Reference: Graham, C. R., Tripp, T. R., Seawright, L., & Joeckel, G. L. (2007). Empowering or compelling reluctant participators using audience response systems. Active Learning in Higher Education, 8(3), 233-258.
Summary: This article reports the findings of a survey of 688 students in twelve courses in seven disciplines (chemistry, biology, physics, psychology, education, statistics, and human development) piloting clickers at Brigham Young University. One of the central questions of the study was the impact of clickers on “reluctant participators,” students who tend not to participate actively in class for various reasons. Students were asked a few questions on the survey designed to determine if they were reluctant participators. Highlights of the survey results include the following:
- The primary reasons for negative student feelings about clickers were technical problems, cost of the devices, the use of clickers for grading, and the use of clickers to mandate attendance.
- The top four uses of clickers that the students valued were increasing student participation, helping student assess their own understanding, building mutual awareness among students, and adding some fun to class.
- The researchers found that students who prefer courses with limited student participation were less positive about the helpfulness of clickers.
- Other types of reluctant participators (those interested in peers’ opinions but hesitant to share their own and those hesitant to ask questions when they don’t understand the material) did not find clickers more or less helpful than non-reluctant participators.
The authors’ primary recommendation based on these results is to use clickers to “empower” rather than to “compel” students to engage with course material during class. “Pedagogical strategies that allow students to respond and get formative feedback on their own performance are viewed as more helpful than strategies that force participants and are used for grading purposes.” (p. 249)
Comments: This survey generated rich data and is a useful model for similar clicker assessment projects at other schools. Both faculty and student surveys are included in appendices. The results about students’ negative feelings about clickers and reasons they find clickers useful are consistent with other research and with anecdotal faculty comments I’ve heard.

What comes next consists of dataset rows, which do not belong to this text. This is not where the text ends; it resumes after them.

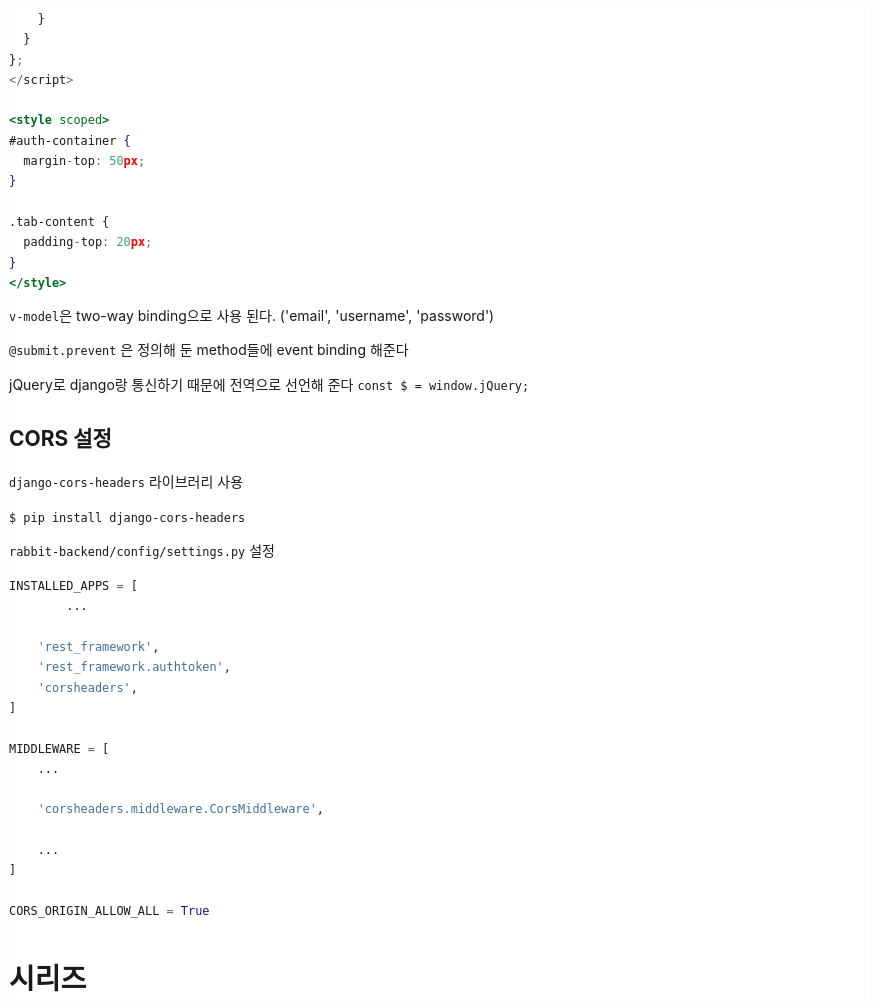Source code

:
 ```jsx
    }
  }
};
</script>

<style scoped>
#auth-container {
  margin-top: 50px;
}

.tab-content {
  padding-top: 20px;
}
</style>
```

`v-model`은 two-way binding으로 사용 된다. ('email', 'username', 'password') 

`@submit.prevent` 은 정의해 둔 method들에 event binding 해준다 

jQuery로 django랑 통신하기 때문에 전역으로 선언해 준다 `const $ = window.jQuery;`

## CORS 설정

`django-cors-headers` 라이브러리 사용

```bash
$ pip install django-cors-headers
```

`rabbit-backend/config/settings.py`  설정

```python
INSTALLED_APPS = [
		...

    'rest_framework',
    'rest_framework.authtoken',
    'corsheaders',
]

MIDDLEWARE = [
    ...

    'corsheaders.middleware.CorsMiddleware',

    ...
]

CORS_ORIGIN_ALLOW_ALL = True
```

# 시리즈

The authors’ recommendation to “empower” rather than “compel” is a sensible one. Instructors using clickers to take attendance and to conduct graded quizzes should take care to do so in ways that show students the value to their learning of these activities. For instance, those using clickers to conduct graded quizzes might review those quizzes in class immediately after completing them. The use of clickers in this situation allows instructors to focus on questions most missed by students and helps instructors provide very timely feedback on student performance. If such a quiz were graded after class and reviewed in the next class, the quiz questions would not be as fresh in the students’ minds and the students likely would not benefit as much from the review.
I didn’t find the result about students who prefer classes without student participation not liking clickers to be particularly surprising. It’s consistent with faculty comments I’ve heard and perhaps explains the reactions of certain MIT students to active learning techniques used there.
The results about the other two types of reluctant participators (those hesitant to share their opinions and those hesitant to ask questions when they don’t understand the material) were a little more surprising. I would have expected these students to appreciate clickers more. The fact that they did not like clickers less than their peers is probably important here. These are aggregate results across twelve courses, however, so it’s possible that the response of these kinds of reluctant participators to clickers depends on classroom variables not investigated by this study.